La caduta del governo Draghi vista dalla Cina

In Relazioni Internazionali by Lorenzo Lamperti

Pechino non nasconde una punta di soddisfazione per l’addio di SuperMario, ma sa che un governo di destra potrebbe esserle anche più ostile. Il Global Times: «Le sanzioni contro la Russia sono dannose per l’Italia»

Il Dragone guarda Draghi cadere. E non riesce a nascondere un pizzico di soddisfazione, pur sapendo che dopo di lui a Palazzo Chigi potrebbe arrivare qualcuno di ancora più ostile. La Cina osserva l’ennesima crisi di governo italiana e coglie l’occasione per addossarne la colpa al posizionamento filo Usa e filo Nato. «Il sostegno dell’Italia all’Ucraina e l’aumento graduale delle sanzioni contro la Russia sono dannosi per la soluzione dei problemi interni dell’Italia», ha scritto il tabloid di stato in lingua inglese Global Times. Dopo aver sciorinato i dati su crescita e inflazione, arriva un’altra stilettata a Draghi, che «si è preoccupato più del conflitto in Ucraina» del benessere degli italiani. Spazio poi alla retorica anti americana portata avanti da Pechino dall’inizio della guerra: «Se i paesi europei continuano a seguire ciecamente la politica degli Stati uniti, i loro leader politici dovrebbero essere pronti ad affrontare le conseguenze». Il China Daily e le emittenti tv hanno preferito sottolineare implicitamente le difficoltà dettate da un sistema politico intrinsecamente instabile.

La caduta di Draghi, dopo quella di Boris Johnson, rappresenta per Pechino un ulteriore segnale della «disgregazione della coesione politica» in occidente. Il che rafforza la convinzione del governo cinese di essere sul sentiero giusto. La crisi italiana avviene durante la marcia di avvicinamento al XX Congresso del Partito comunista del prossimo ottobre che con ogni probabilità darà via libera allo storico terzo mandato di Xi Jinping. Granitica stabilità da una parte, perenne volatilità dall’altra.

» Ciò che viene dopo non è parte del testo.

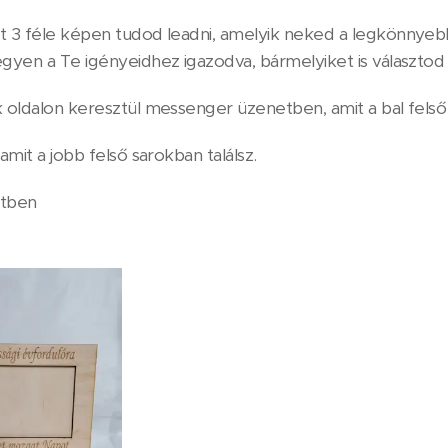
t 3 féle képen tudod leadni, amelyik neked a legkönnyebb
gyen a Te igényeidhez igazodva, bármelyiket is választod ,
 oldalon keresztül messenger üzenetben, amit a bal felső 
 amit a jobb felső sarokban találsz.
etben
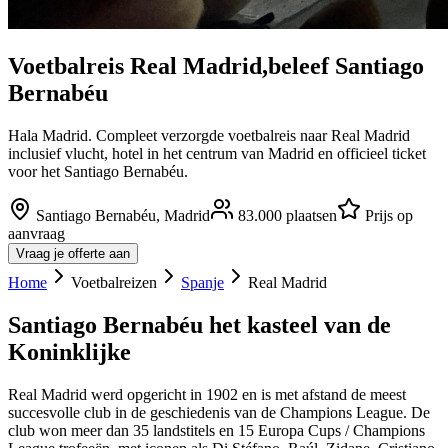
Voetbalreis
Real Madrid
,
beleef
Santiago
Bernabéu
Hala Madrid. Compleet verzorgde voetbalreis naar Real Madrid
inclusief vlucht, hotel in het centrum van Madrid en officieel ticket
voor het Santiago Bernabéu.
Santiago Bernabéu
,
Madrid
83.000
plaatsen
Prijs op
aanvraag
Vraag je offerte aan
Home
Voetbalreizen
Spanje
Real Madrid
Santiago Bernabéu het kasteel van de
Koninklijke
Real Madrid werd opgericht in 1902 en is met afstand de meest
succesvolle club in de geschiedenis van de Champions League. De
club won meer dan 35 landstitels en 15 Europa Cups / Champions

Non a caso a Pechino, quando si parla di politica italiana, cita quasi sempre soltanto Mattarella. Era stato così anche nel 2019, quando il governo gialloverde aderì alla Belt and Road Initiative. Fari spenti su Giuseppe Conte, Matteo Salvini e Luigi Di Maio (che di lì a poco si sarebbe prodotto nella celeberrima gaffe del presidente “Ping”), prima della retromarcia del governo giallorosso e la totale giravolta di Draghi. L’ex presidente della Bce ha riportato con decisione l’Italia sui classici lidi euroatlantici, utilizzando o minacciando di utilizzare a più riprese il golden power per bloccare acquisizioni di aziende italiane. Non solo sul 5G, col blocco ufficioso di Huawei, ma anche sulla strategica industria dei semiconduttori. Ultima “vittima” dei ripensamenti sinoitaliani la Motor Valley emiliana, con gli investimenti da oltre 1,3 miliardi promessi da Silk Faw che rischiano di non arrivare mai.

Ma la Cina sa che un governo di destra con Fratelli d’Italia alla guida potrebbe avere una linea ancora più ostile a Pechino. Giorgia Meloni ha sempre avuto una posizione trumpiana sulla Cina, mentre Salvini è passato dalle manifestazioni pro Hong Kong a incontrare l’ambasciatore cinese. Berlusconi esemplifica invece la classica traiettoria della concezione italiana della Repubblica popolare: opportunità fino al 2018-2019, minaccia ora.